The Inuit Group consists of five irregular moons that are all named from Inuit mythology – Ijiraq, Kiviuq, Paaliaq, Siarnaq, and Tarqeq. All have prograde orbits that range from 11.1 to 17.9 million km, and from 7 to 40 km in diameter. They are all similar in appearance (reddish in hue) and have orbital inclinations of between 45 and 50°.
The Gallic group consists of four prograde outer moons that are named after characters in Gallic mythology – Albiorix, Bebhionn, Erriapus, and Tarvos. Here too, the moons are similar in appearance and have orbits that range from 16 to 19 million km. Their inclinations are in the 35°-40° range, their eccentricities around 0.53, and they range in size from 6 to 32 km.
Last, there is the Norse group, which consists of 29 retrograde outer moons that take their names from Norse mythology. These satellites range in size from 6 to 18 km, their distances from 12 and 24 million km, their inclinations between 136° and 175°, and their eccentricities between 0.13 and 0.77. This group is also sometimes referred to as the Phoebe group, due to the presence of a single larger moon in the group – which measures 240 km in diameter. The second-largest, Ymir, measures 18 km across.

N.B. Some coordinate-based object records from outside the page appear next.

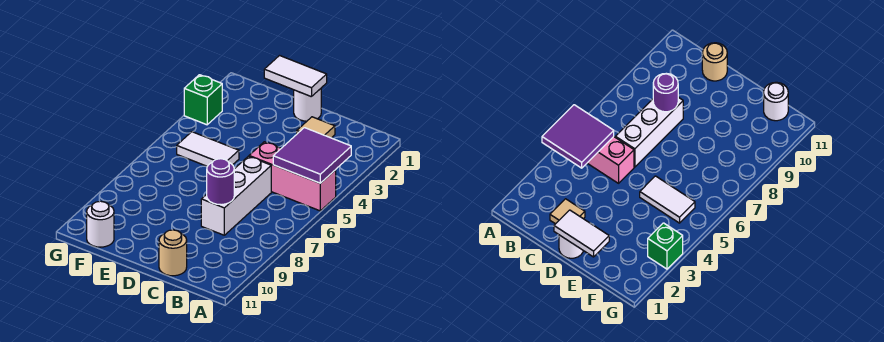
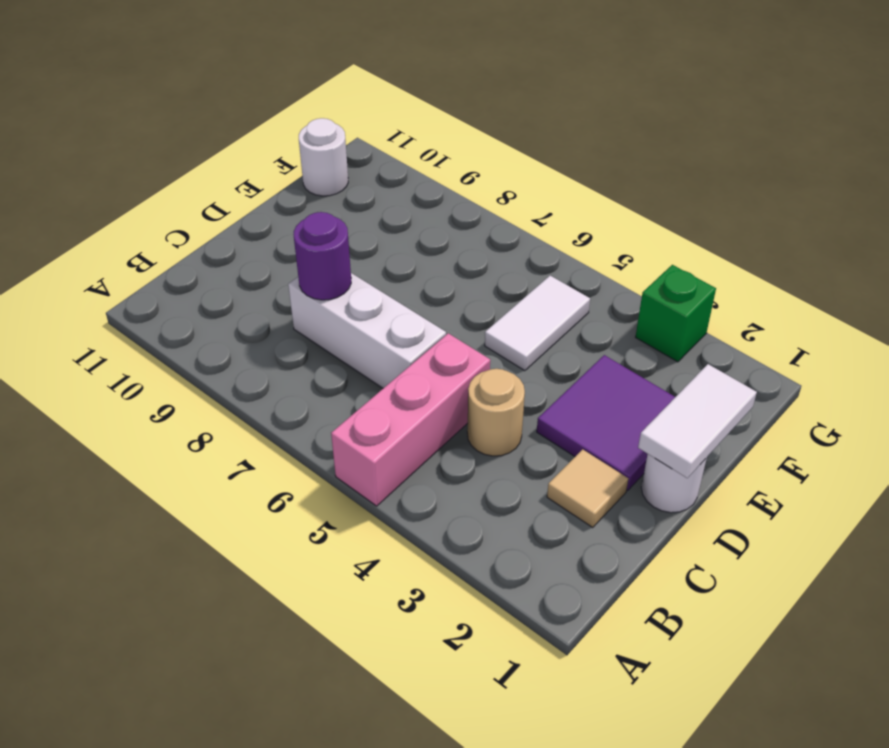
purple 2x2 tile [273,128,351,183] -> purple 2x2 tile moved to [537,355,675,490]
tan 1x1 round brick [159,230,187,276] -> tan 1x1 round brick moved to [467,369,525,456]

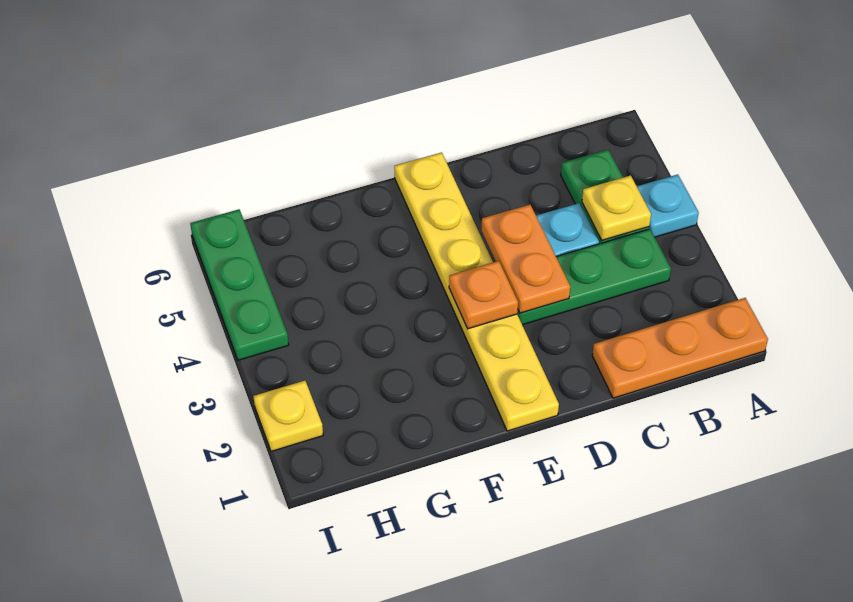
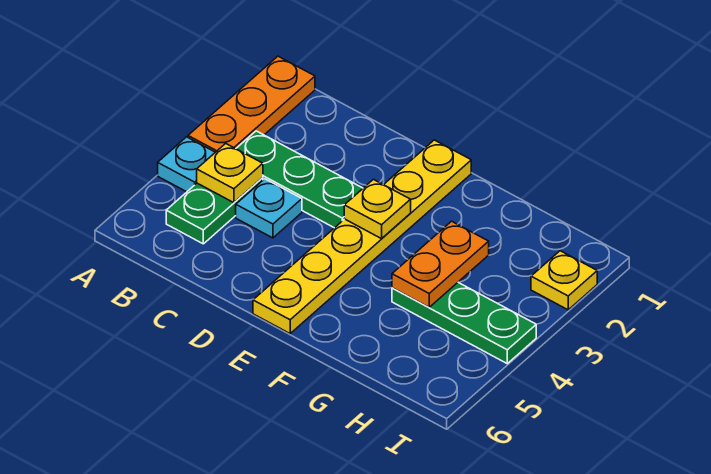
orange 1x3 plate [592,298,768,398] -> orange 1x3 plate turned to [188,56,315,152]
orange 1x2 plate [481,205,570,313] -> orange 1x2 plate moved to [392,221,489,307]
orange 1x1 plate [449,261,518,329] -> yellow 1x1 plate [344,179,411,239]
green 1x3 plate [190,209,289,360] -> green 1x3 plate turned to [392,282,536,363]

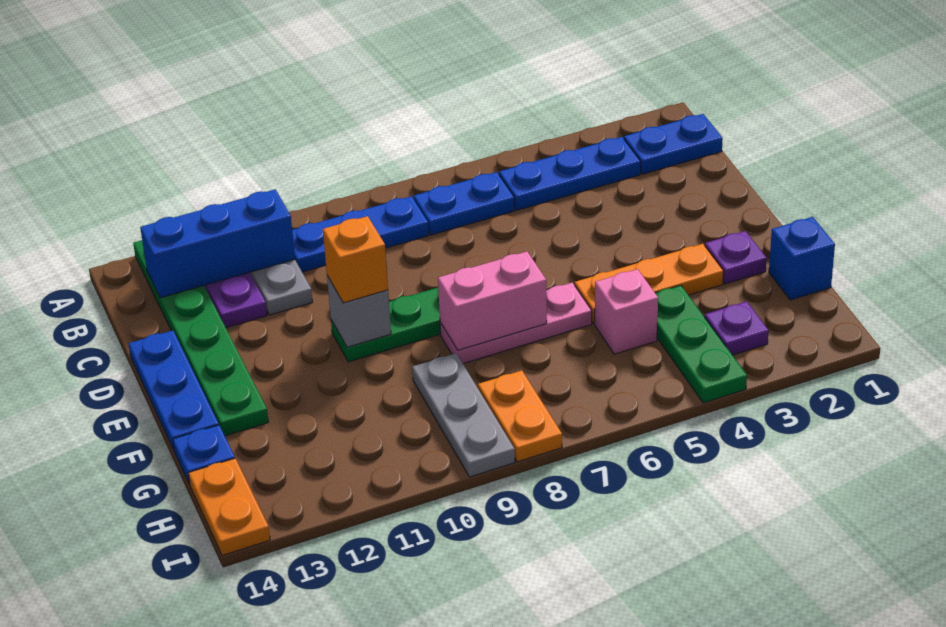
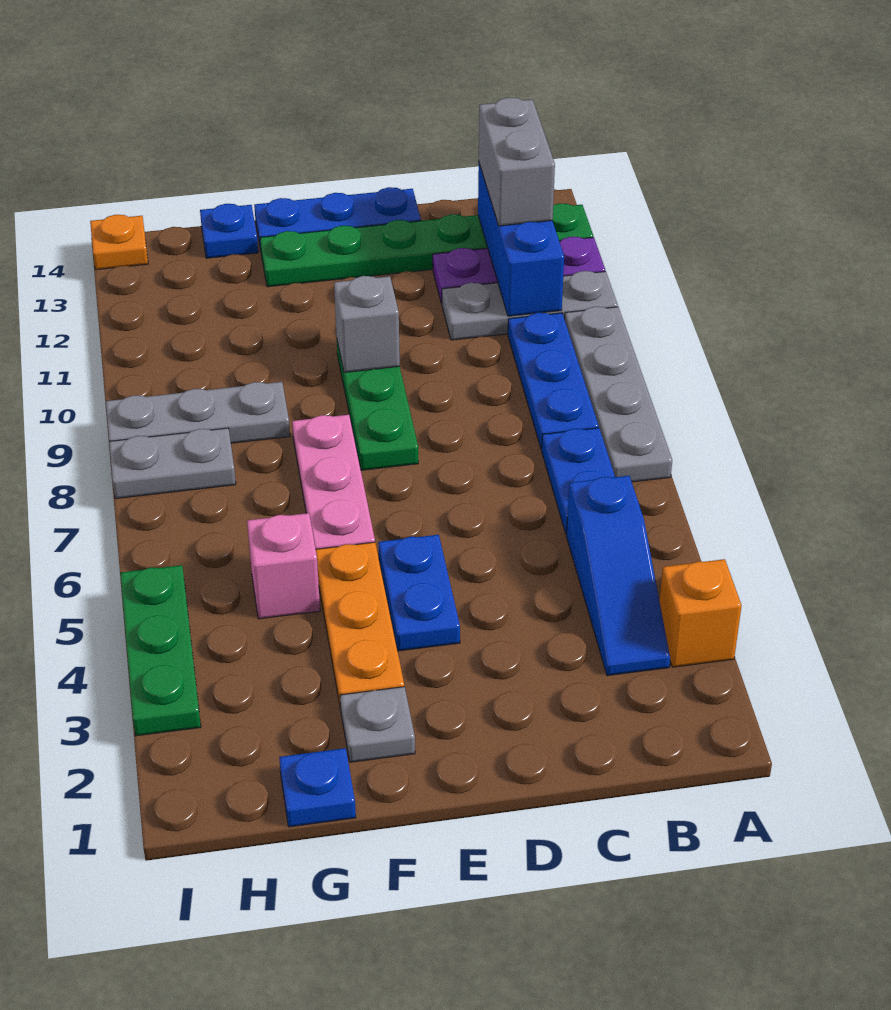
none -> grey 1x4 plate [565,307,672,482]
blue 1x2 plate [624,114,723,174] -> blue 1x2 plate moved to [378,535,460,651]
blue 1x3 plate [499,137,641,210] -> blue 1x3 slope [566,476,670,676]
none -> grey 1x2 brick [479,97,555,226]
orange 1x1 brick [323,216,388,303] -> orange 1x1 brick moved to [659,559,742,667]
purple 1x1 plate [705,231,767,284] -> grey 1x1 plate [340,687,415,762]
pink 1x2 brick [438,252,547,350] -> none
blue 1x1 brick [769,217,835,300] -> blue 1x1 plate [279,748,356,827]
green 1x3 plate [655,285,747,403] -> green 1x3 plate turned to [120,565,201,736]
purple 1x1 plate [705,301,769,355] -> none
orange 1x2 plate [478,370,562,462] -> grey 1x2 plate [109,428,236,499]
orange 1x2 plate [188,458,270,555] -> orange 1x1 plate [90,215,148,270]

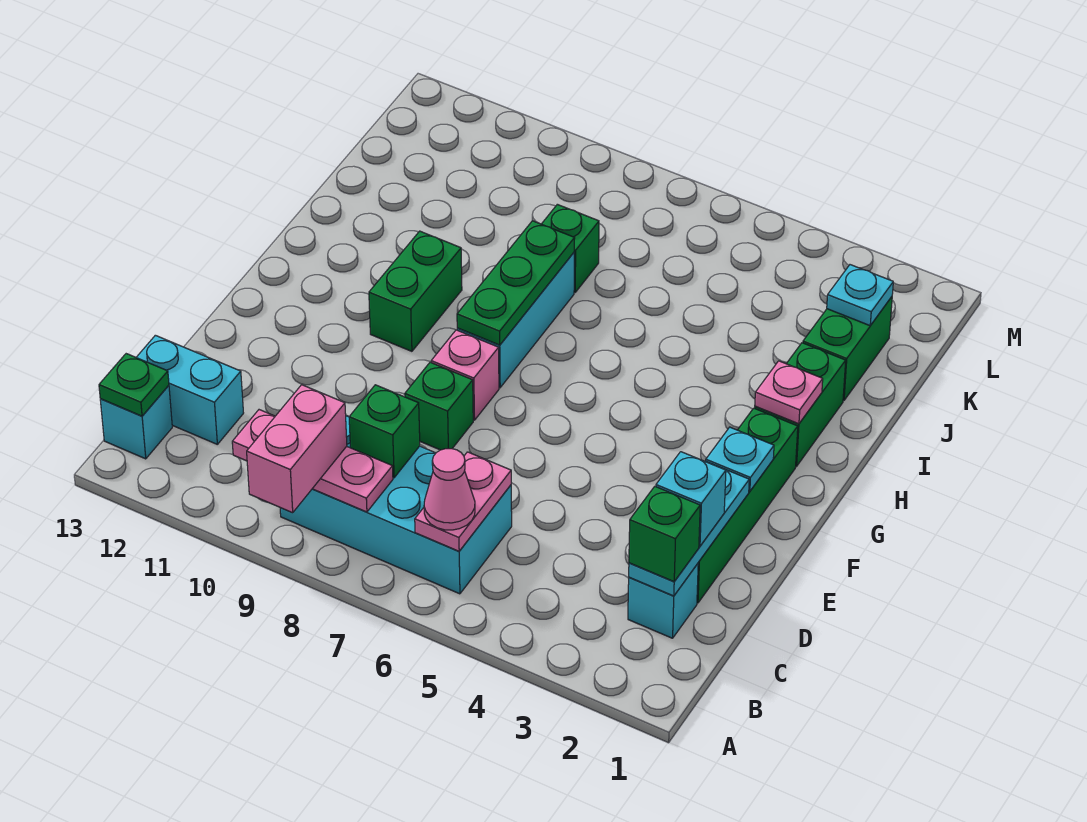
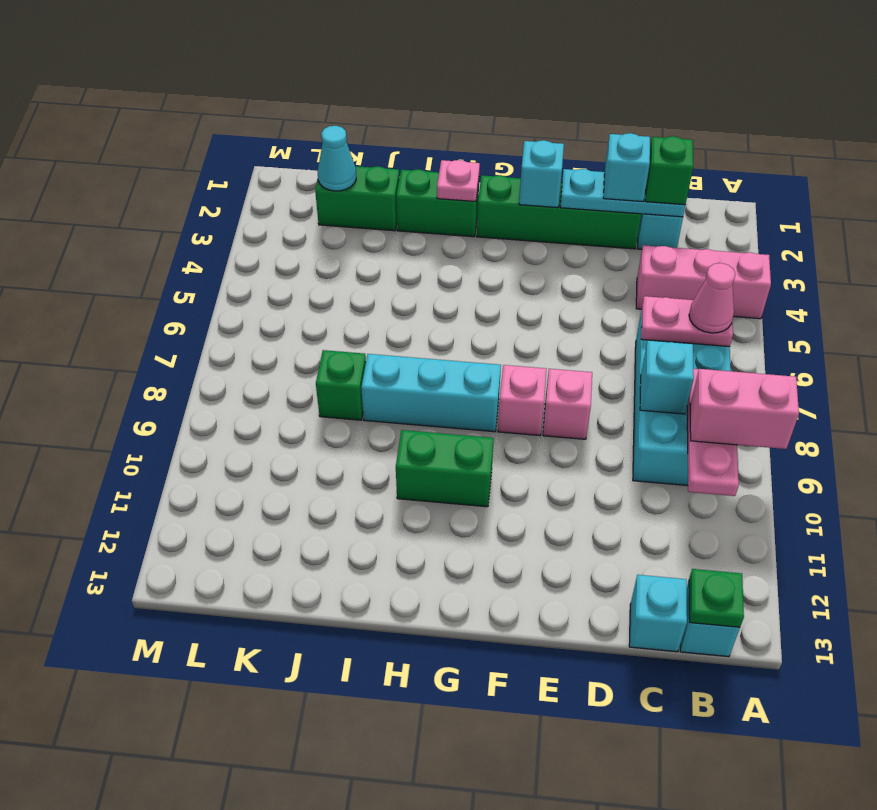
none -> pink 1x3 brick [636,245,771,319]
green 1x1 brick [349,385,420,478] -> cyan 1x1 brick [640,340,694,414]
cyan 1x2 brick [136,335,243,444] -> cyan 1x1 brick [629,575,687,652]
green 1x1 brick [405,362,473,450] -> pink 1x1 brick [543,369,592,439]
cyan 1x1 plate [706,427,774,491] -> cyan 1x1 brick [519,140,564,208]
green 1x3 plate [457,221,575,345] -> none
cyan 1x1 plate [827,265,893,325] -> cyan 1x1 cone [318,126,356,191]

Within the Inner and Outer Large Moons, there are also those belonging to the Alkyonide group. These moons – Methone, Anthe, and Pallene – are named after the Alkyonides of Greek mythology, are located between the orbits of Mimas and Enceladus, and are among the smallest moons around Saturn. Some of the larger moons even have moons of their own, which are known as Trojan moons. For instance, Tethys has two trojans – Telesto and Calypso, while Dione has Helene and Polydeuces.
It is thought that Saturn’s moon of Titan, its mid-sized moons and rings developed in a way that is closer to the Galilean moons of Jupiter. In short, this would mean that the regular moons formed from a circumplanetary disc, a ring of accreting gas, and solid debris similar to a protoplanetary disc. Meanwhile, the outer, irregular moons are believed to have been objects that were captured by Saturn’s gravity and remained in distant orbits.
However, there are some variations to this theory. In one alternative scenario, two Titan-sized moons were formed from an accretion disc around Saturn; the second one eventually broke up to produce the rings and inner mid-sized moons. In another, two large moons fused together to form Titan, and the collision scattered icy debris that formed to create the mid-sized moons.
However, the mechanics of how the moon formed remains a mystery for the time being. With additional missions mounted to study the atmospheres, compositions, and surfaces of these moons, we may begin to understand where they truly came from.
Much like Jupiter, and all the other gas giants, Saturn’s system of satellites is extensive as it is impressive. In addition to the larger moons that are believed to have formed from a massive debris field that once orbited it, it also has countless smaller satellites that were captured by its gravitational field over the course of billions of years. One can only imagine how many more remain to be found orbiting the ringed giant.